NOAA Says 3-Year Global Coral Bleaching Event Is Ending, But It's Too Early To Celebrate
After three deadly years, a massive bleaching event that struck coral reefs across the globe now appears to be ending, scientists announced on Monday, June 19.
Coral bleaching happens when corals are subjected to extreme changes in the environment. During coral bleaching, colorful coral reefs eject symbiotic algae from their tissue, which causes it to turn white or pale. This weakens the coral and makes it susceptible to disease.
In May 2014, rising water temperatures in the Pacific and Atlantic worsened the widespread coral bleaching in the Northern Hemisphere. This trend continued for three years and it was believed that it could lead to the mass deaths of corals.
The End Of The Global Coral Bleaching Event
Now, researchers from the National Oceanic and Atmospheric Administration (NOAA) announced that the global coral bleaching event is easing. In fact, data from satellites and modeling indicate that the unprecedented coral bleaching period has stopped after inflicting damage to coral reefs.
Mark Eakin, coral reef watch coordinator at NOAA, said the three-year bleaching event appears to have killed off nearly 95 percent of a species of tall, cucumber-shaped coral called pillar coral, weakening them enough for disease to kill them off.
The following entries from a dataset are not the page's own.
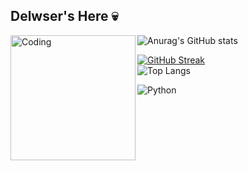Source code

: ## Delwser's Here 💀
<img align="left" alt="Coding" width="200" src="https://i.pinimg.com/564x/f5/d0/04/f5d0049097633e7d53aa93cf2d17d2d2.jpg">

![Anurag's GitHub stats](https://github-readme-stats.vercel.app/api?username=delwser&show_icons=true&theme=midnight-purple)

[![GitHub Streak](https://github-readme-streak-stats.herokuapp.com?user=delwser&theme=midnight-purple&locale=pt_BR&exclude_days=Sun%2CSat)](https://git.io/streak-stats)  
![Top Langs](https://github-readme-stats.vercel.app/api/top-langs/?username=anuraghazra&layout=compact)

![Python](https://img.shields.io/badge/python-3670A0?style=for-the-badge&logo=python&logoColor=000000)
<!--
**Delwser/Delwser** is a ✨ _special_ ✨ repository because its `README.md` (this file) appears on your GitHub profile.

Here are some ideas to get you started:

- 🔭 I’m currently working on ...
- 🌱 I’m currently learning ...
- 👯 I’m looking to collaborate on ...
- 🤔 I’m looking for help with ...
- 💬 Ask me about ...
- 📫 How to reach me: ...
- 😄 Pronouns: ...
- ⚡ Fun fact: ...
-->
"We've had an almost complete loss of pillar coral. It almost looks like the ruins of an old Greek building, said Eakin.
Eakin said the forecast damage does not look widespread in the Indian Ocean, while the Pacific and the Caribbean will still experience coral bleaching, although it will be less severe than recent years.
Places struck by the coral bleaching event have seen catastrophic effects.
For instance, in South Florida, experts witnessed the death of a 300-year-old coral off the coast of Hollywood. Coral reefs located in Australia's Great Barrier Reef have underwent several mass bleaching events and are threatened to become extinct. Guam, northwest Hawaii, and some parts of the Caribbean have also been hit by back-to-back coral bleaching, scientists said.
In recent years, El Niño has been pinpointed as the cause of the bleaching, but Eakin explained that global warming had increased ocean temperatures to the point that El Niño was only a small push that triggered the coral bleaching event.
Researchers say that coral reefs in the Northern Hemisphere are getting some relief from the intense ocean temperatures that caused the bleaching.
"This is really good news," said Julia Baum, a coral reef scientist. "We've been totally focused on coming out of the carnage of the 2015-2016 El Nino."
Too Early To Celebrate
However, experts warn that although conditions are improving, it is still too early to celebrate. Eakin said the world may be at a new normal where coral reefs barely survive even during good conditions.
Another bleaching event may also be looming over reefs located in the United States. As a countermeasure, Eakin said the world must get climate change under control and confront local stressors.
"Neither is going to be sufficient without the other," he added.